Installation

Installation of the Python package

To install QXelarator easily, you can use pip directly:

pip install qxelarator

The package is available on PyPI here . This will install the latest released version. For normal users, this is the only thing you have to do, so you can stop reading.

Installation from source

QX-simulator can be built from source, provided you have installed some dependencies:

  • Bison (for building libqasm)

  • Flex (for building libqasm)

On top of that, you will need a C++ compiler with support for C++20, make (for Linux) and cmake.

git clone https://github.com/QuTech-Delft/qx-simulator.git

cd qx-simulator

Building the Python package

To build QXelarator yourself from source and add it to your local Python packages, inside the repo:

NPROCS=16 python3 -m pip install -v -e .

You will need to have SWIG installed for the above to work.

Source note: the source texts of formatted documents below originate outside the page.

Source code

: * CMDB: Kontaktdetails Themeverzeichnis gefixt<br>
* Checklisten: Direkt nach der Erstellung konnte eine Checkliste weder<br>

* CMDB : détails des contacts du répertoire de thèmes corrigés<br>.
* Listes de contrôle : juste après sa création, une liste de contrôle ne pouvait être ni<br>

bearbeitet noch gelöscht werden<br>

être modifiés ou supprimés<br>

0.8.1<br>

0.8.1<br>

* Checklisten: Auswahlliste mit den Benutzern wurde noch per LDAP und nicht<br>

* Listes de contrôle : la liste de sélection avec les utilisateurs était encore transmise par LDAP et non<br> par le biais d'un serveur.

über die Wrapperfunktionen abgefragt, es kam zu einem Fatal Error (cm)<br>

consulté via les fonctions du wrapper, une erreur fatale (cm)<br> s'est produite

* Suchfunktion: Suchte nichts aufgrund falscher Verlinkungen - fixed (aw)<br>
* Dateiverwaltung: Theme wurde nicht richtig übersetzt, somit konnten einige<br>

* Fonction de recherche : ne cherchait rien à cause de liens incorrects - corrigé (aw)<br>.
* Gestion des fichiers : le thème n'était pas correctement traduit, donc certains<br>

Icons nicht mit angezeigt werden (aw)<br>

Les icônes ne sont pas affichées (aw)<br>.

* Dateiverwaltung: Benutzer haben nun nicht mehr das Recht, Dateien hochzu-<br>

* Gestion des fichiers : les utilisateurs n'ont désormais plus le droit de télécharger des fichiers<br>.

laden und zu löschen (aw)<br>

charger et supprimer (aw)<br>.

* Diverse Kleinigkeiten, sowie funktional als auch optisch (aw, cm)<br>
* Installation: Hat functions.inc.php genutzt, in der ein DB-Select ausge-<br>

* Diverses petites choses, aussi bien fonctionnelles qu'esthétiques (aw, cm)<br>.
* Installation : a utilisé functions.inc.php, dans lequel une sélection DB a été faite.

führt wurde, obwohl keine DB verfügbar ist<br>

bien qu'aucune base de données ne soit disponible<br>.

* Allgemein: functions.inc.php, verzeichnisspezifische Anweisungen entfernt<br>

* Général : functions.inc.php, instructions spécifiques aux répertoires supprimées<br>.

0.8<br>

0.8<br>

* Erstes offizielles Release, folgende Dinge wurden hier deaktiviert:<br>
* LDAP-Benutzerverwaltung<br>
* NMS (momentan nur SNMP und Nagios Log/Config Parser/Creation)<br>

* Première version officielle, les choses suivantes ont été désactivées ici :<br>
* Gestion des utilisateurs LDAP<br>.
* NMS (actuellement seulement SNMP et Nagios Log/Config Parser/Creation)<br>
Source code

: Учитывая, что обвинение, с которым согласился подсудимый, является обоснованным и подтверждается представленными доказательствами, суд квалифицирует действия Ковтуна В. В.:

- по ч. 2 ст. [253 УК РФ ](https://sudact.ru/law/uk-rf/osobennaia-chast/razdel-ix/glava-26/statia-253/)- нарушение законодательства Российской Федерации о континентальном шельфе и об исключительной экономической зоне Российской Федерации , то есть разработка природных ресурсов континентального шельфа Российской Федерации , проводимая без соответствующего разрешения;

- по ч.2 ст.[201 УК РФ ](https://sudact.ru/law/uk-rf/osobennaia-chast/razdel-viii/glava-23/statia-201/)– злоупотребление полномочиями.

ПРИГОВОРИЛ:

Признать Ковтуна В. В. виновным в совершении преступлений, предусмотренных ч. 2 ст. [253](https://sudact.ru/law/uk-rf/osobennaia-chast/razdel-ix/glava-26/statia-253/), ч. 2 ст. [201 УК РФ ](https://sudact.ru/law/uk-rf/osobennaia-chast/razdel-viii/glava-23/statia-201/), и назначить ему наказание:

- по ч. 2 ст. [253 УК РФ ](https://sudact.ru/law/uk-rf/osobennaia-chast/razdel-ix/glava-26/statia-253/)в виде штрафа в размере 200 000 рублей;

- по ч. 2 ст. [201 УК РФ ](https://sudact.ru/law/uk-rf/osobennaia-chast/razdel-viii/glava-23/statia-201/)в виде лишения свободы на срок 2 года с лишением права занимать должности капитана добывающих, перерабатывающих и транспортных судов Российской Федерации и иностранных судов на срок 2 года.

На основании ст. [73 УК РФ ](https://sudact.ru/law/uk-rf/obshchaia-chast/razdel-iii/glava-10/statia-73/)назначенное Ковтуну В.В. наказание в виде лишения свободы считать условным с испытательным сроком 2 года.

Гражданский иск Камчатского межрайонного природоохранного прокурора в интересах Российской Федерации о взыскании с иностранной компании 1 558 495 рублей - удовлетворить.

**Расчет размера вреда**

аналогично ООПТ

Building the C++ executable from source

This is particularly useful for debugging purposes, as the executable can then be run under gdb, for instance. To do so, do not forget to build it in debug mode, otherwise compiler optimizations will make debugging more difficult.

mkdir build

cd build

cmake -S .. -B . -DCMAKE_BUILD_TYPE=Release

make -j16 qx-simulator

This will produced an optimized binary qx-simulator (-DCMAKE_BUILD_TYPE=Debug to disable optimizations).

To build the C++ tests, add the following option to the cmake call: -DQX_BUILD_TESTS=ON. To run them, call ctest.